--- BEGIN TEXT SHOWN ---
What you see is not all there is

It’s late on a Saturday night, and I feel a slight pull to go out, to put down my notebooks, to wander outside and do the “going out” thing I sometimes like to do. I feel the tug, the urge to walk down to the local bars, to surround myself with crowds of other people, drinking, dancing, playing.

It’s what everyone else is doing, I think to myself. You don’t have to be writing or working right now. It’s not normal. I shake my head at that thought for a second, struggling with this idea of  “normal.”

What’s normal? What’s typical? How often does it change?

The funny thing is, even when I go out at night, put the dress on, find myself shaking, talking, bars crawling, people laughing, music pounding, dancing, heavy music reverberating… I still wonder. Is this it? Is this what there is? Is the extent of what’s possible? Are my only two options staying in, or going out? Is there something I’m missing, something else I’m not seeing?

The visual is limited, deceptive, yet it strangely beckons me. Everyone is doing this, I think. When I’m out, all I see are all the other people going out; I see the action and the activity. What I don’t see, however, is everything else.

What I don’t see right in front of me are the people at home, preparing for bed, watching movies, slowly unraveling from their days. People surrounding the dinner table, laughing; casual conversations. People at home, working late, start-ups, built over time; writers, pouring over books. Philosophers, musing over ideas. Yogis stretching in and out of another day of activity. Writers spending time behind the books, dreaming. Hustlers working four different jobs, filling their late Saturday nights with the tips from behind a counter, building a freedom fund to travel the world.

People, doing.

As I watch and wander, wondering about what it is that people do, I see the fallacy of vision, the limitations of judging the world merely by what we see: what we see is not all that there is.

Perception is not reality, although it readily distorts it.

What we know and understand to be true comes from our past experiences and from what we’re able to observe about what others do. We clue into Facebook for this reason: to see and be seen, to hear and be heard, to keep tabs on the people around us, to see what they’re doing. But this reality-distortion field, if you will, is based on the collective assumption that we’re each reporting our lives accurately. And we’re not. We can’t possibly be. The act of editing, processing, and determining what to share filters our collective report into the most interesting, unique, or share-worthy status. I’m going to guess that collectively, Facebook posts are more heavily skewed towards the extrovert, towards the person inclined to share, and towards the posts related to exploration, adventure, vacation, food, and friends. In short, everything I want to be doing. That is, Facebook is inherently biased. The system of “liking” creates a slow but consistent classical conditioning that primes each of us to post content that generates feedback, or to be, well, interesting.

The number of pictures I take of myself working, behind a desk, hiding behind my pajamas and thick writer’s glasses? Disproportionately smaller than the amount of time I spend behind my pens, paper and books.

Just like on Saturday night, or any night, or on the collective digital over-share of online social media, there’s a whole world of more, of things we don’t hear about and don’t see. The invisible.

Just because you see something happening one way doesn’t mean you, too, are obligated to do it. Call it the face of peer pressure, but you don’t need to do something–have sex, build a start-up, be successful by thirty–because everyone on television or in your local sphere appears to be doing so. You don’t need to dress fancy, or be extroverted, or drink extensively. You’re allowed to be different. To follow your bliss. To do what matters to you. And just because you don’t see something happening doesn’t mean there aren’t alternatives to what you’ve already seen.
--- END TEXT SHOWN ---
--- BEGIN PROVIDED MATERIAL ---
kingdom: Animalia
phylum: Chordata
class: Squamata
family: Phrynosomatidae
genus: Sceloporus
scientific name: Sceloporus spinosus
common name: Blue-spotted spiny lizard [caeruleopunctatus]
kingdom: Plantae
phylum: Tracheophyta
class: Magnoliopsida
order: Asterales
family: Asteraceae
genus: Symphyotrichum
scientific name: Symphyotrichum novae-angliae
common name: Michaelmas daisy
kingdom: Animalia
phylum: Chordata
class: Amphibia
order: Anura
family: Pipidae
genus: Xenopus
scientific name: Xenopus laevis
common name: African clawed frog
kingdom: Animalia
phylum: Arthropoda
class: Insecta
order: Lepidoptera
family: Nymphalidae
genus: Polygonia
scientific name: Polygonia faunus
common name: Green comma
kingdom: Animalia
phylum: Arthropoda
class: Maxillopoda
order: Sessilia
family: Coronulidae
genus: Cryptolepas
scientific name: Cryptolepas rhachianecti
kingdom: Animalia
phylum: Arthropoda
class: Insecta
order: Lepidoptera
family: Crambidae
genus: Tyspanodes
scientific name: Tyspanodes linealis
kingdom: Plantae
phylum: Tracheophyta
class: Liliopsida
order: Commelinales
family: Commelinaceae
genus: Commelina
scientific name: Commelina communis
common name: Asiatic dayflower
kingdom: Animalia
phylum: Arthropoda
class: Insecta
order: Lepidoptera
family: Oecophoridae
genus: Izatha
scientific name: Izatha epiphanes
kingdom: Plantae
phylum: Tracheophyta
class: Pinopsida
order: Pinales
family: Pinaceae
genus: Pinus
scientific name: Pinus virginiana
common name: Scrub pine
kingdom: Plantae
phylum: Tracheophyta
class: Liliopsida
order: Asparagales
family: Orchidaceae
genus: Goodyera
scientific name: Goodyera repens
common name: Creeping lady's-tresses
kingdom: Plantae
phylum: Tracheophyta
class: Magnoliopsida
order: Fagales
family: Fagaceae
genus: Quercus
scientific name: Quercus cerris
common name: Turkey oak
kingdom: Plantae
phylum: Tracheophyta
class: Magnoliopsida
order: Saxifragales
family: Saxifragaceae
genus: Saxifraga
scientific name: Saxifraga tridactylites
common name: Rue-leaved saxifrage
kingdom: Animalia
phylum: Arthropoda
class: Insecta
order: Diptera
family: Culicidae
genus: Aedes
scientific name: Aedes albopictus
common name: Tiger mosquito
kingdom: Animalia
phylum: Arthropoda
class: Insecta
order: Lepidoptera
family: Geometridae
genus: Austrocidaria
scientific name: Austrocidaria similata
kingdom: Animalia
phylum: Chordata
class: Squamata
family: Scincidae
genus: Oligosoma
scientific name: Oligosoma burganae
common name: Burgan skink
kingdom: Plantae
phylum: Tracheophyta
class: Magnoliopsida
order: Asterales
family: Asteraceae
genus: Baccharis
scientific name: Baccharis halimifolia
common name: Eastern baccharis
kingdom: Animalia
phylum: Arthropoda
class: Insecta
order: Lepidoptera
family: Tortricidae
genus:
--- END PROVIDED MATERIAL ---
● **REQUESTS**
a) Which kinds of posts does the essay on what we see guess that Facebook posts are skewed towards? List them.
b) Convert the stretch of the entries from the line containing "family: Pinaceae" through the final line of the entries into a numbered list, leaving out any blank lines.

● **RESPONSES BY TASK**
a)
- exploration
- adventure
- vacation
- food
- friends

b)
1. family: Pinaceae
2. genus: Pinus
3. scientific name: Pinus virginiana
4. common name: Scrub pine
5. kingdom: Plantae
6. phylum: Tracheophyta
7. class: Liliopsida
8. order: Asparagales
9. family: Orchidaceae
10. genus: Goodyera
11. scientific name: Goodyera repens
12. common name: Creeping lady's-tresses
13. kingdom: Plantae
14. phylum: Tracheophyta
15. class: Magnoliopsida
16. order: Fagales
17. family: Fagaceae
18. genus: Quercus
19. scientific name: Quercus cerris
20. common name: Turkey oak
21. kingdom: Plantae
22. phylum: Tracheophyta
23. class: Magnoliopsida
24. order: Saxifragales
25. family: Saxifragaceae
26. genus: Saxifraga
27. scientific name: Saxifraga tridactylites
28. common name: Rue-leaved saxifrage
29. kingdom: Animalia
30. phylum: Arthropoda
31. class: Insecta
32. order: Diptera
33. family: Culicidae
34. genus: Aedes
35. scientific name: Aedes albopictus
36. common name: Tiger mosquito
37. kingdom: Animalia
38. phylum: Arthropoda
39. class: Insecta
40. order: Lepidoptera
41. family: Geometridae
42. genus: Austrocidaria
43. scientific name: Austrocidaria similata
44. kingdom: Animalia
45. phylum: Chordata
46. class: Squamata
47. family: Scincidae
48. genus: Oligosoma
49. scientific name: Oligosoma burganae
50. common name: Burgan skink
51. kingdom: Plantae
52. phylum: Tracheophyta
53. class: Magnoliopsida
54. order: Asterales
55. family: Asteraceae
56. genus: Baccharis
57. scientific name: Baccharis halimifolia
58. common name: Eastern baccharis
59. kingdom: Animalia
60. phylum: Arthropoda
61. class: Insecta
62. order: Lepidoptera
63. family: Tortricidae
64. genus:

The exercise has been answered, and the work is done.